Wed, Jun 23, 2010 at 03:51 AM
MYSTERY SOLVED: The toucan's large bill is a radiator used to lose body heat. Ornithologists have long wondered about the appendage’s purpose. (Photo: Thiago Filadelpho/AP)
SINGAPORE - Birds use their bills to regulate body heat, meaning climate plays a role in the size of their beaks, scientists say.
Scientists from the University of Melbourne in Australia and Canada's Brock University, examined bill sizes of birds from around the world and found that birds with larger bills tend to be found in hot environments.
Those living in colder climates had evolved smaller bills.
"Unlike humans they don't sweat but can use their bills to help reduce their body temperature if they overheat," said Glenn Tattersall of Brock University.

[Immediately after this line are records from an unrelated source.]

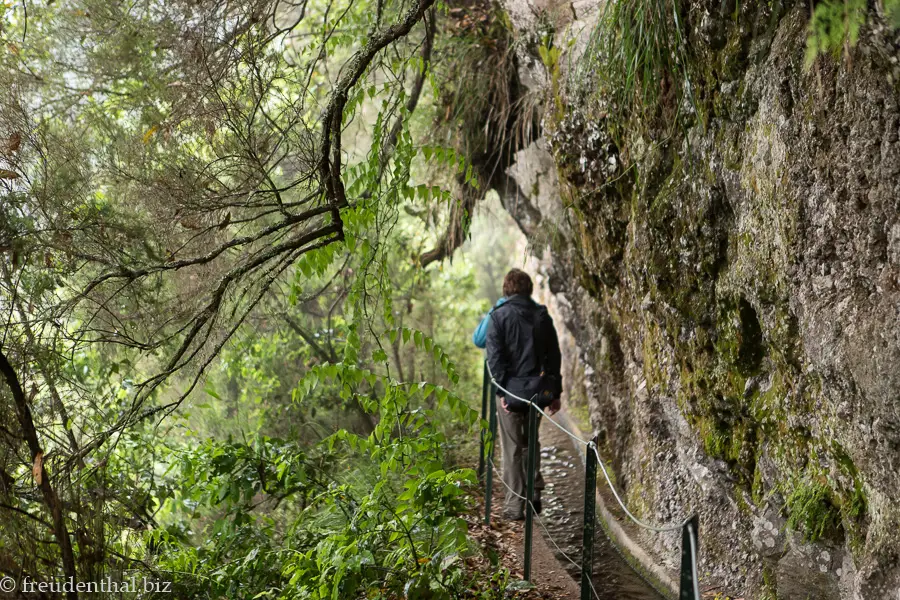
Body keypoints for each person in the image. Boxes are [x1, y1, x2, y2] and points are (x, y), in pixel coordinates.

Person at [483, 269, 562, 521]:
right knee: (531, 441)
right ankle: (534, 491)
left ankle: (515, 506)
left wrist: (502, 391)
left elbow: (495, 360)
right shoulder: (541, 316)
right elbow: (554, 356)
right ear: (528, 289)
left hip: (511, 393)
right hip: (539, 392)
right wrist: (555, 392)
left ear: (506, 290)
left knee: (513, 448)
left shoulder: (497, 317)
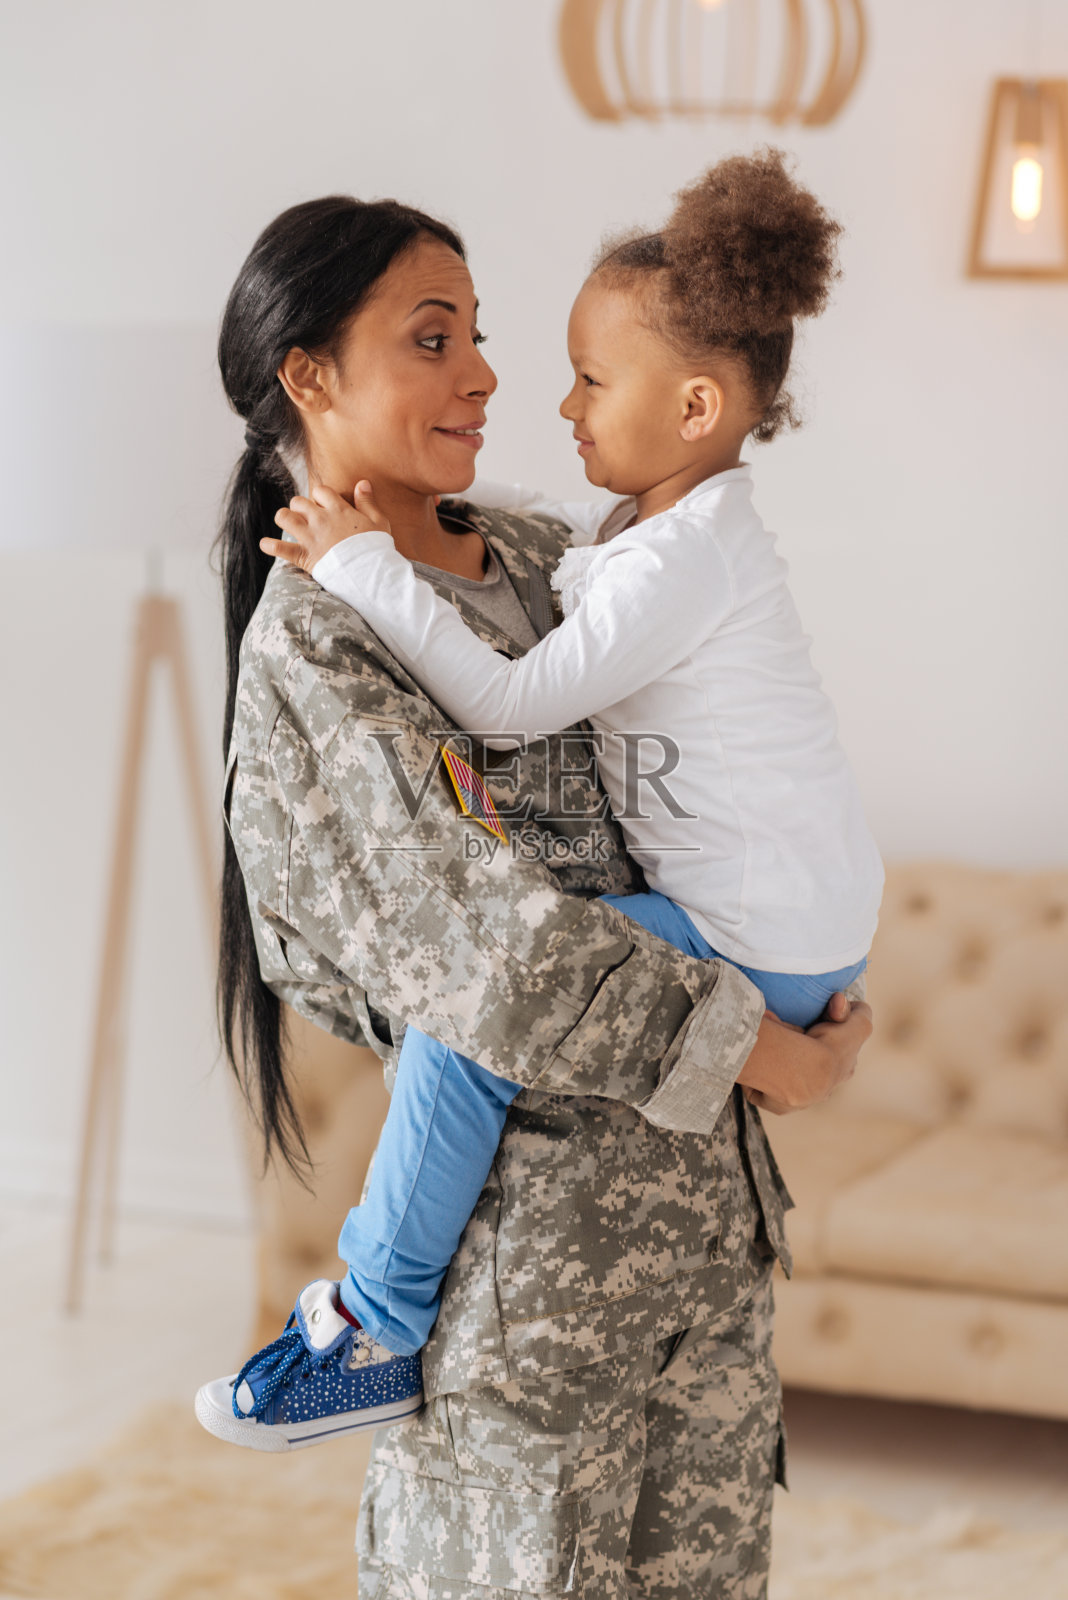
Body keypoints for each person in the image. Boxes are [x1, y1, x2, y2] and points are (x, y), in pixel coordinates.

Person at [201, 188, 873, 1596]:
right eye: (432, 339)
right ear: (309, 377)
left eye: (481, 335)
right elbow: (485, 956)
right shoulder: (320, 642)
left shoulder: (543, 557)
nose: (489, 376)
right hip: (529, 1300)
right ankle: (359, 1335)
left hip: (706, 1248)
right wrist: (766, 1052)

The study of 214 species, from toucans and tinkerbirds to Australian parrots and Canadian gamebirds and gulls, showed that maintaining body temperature might have shaped the evolution of bird bills, in addition to their role in feeding and luring mates.
Thermal imaging of toucans and geese, for instance, show they can lose a large amount of heat through their bills.
"Across all species, there were strong links between bill length and both latitude, altitude and environmental temperature," Matt Symonds, of the University of Melbourne, said in a statement on Wednesday.
"This suggests that there is an evolutionary connection between the size of the birds' bills and their role in heat management," he said of the study published online this week in the journal American Naturalist.
The research validates a 133-year-old ecological theory called Allen's rule, which predicts that appendages such as limbs, ears and tails are smaller in cold climates to minimize heat loss.
"This is the first rigorous study of its kind to test this theory and to show that bird bills have evolved in this manner," Symonds said.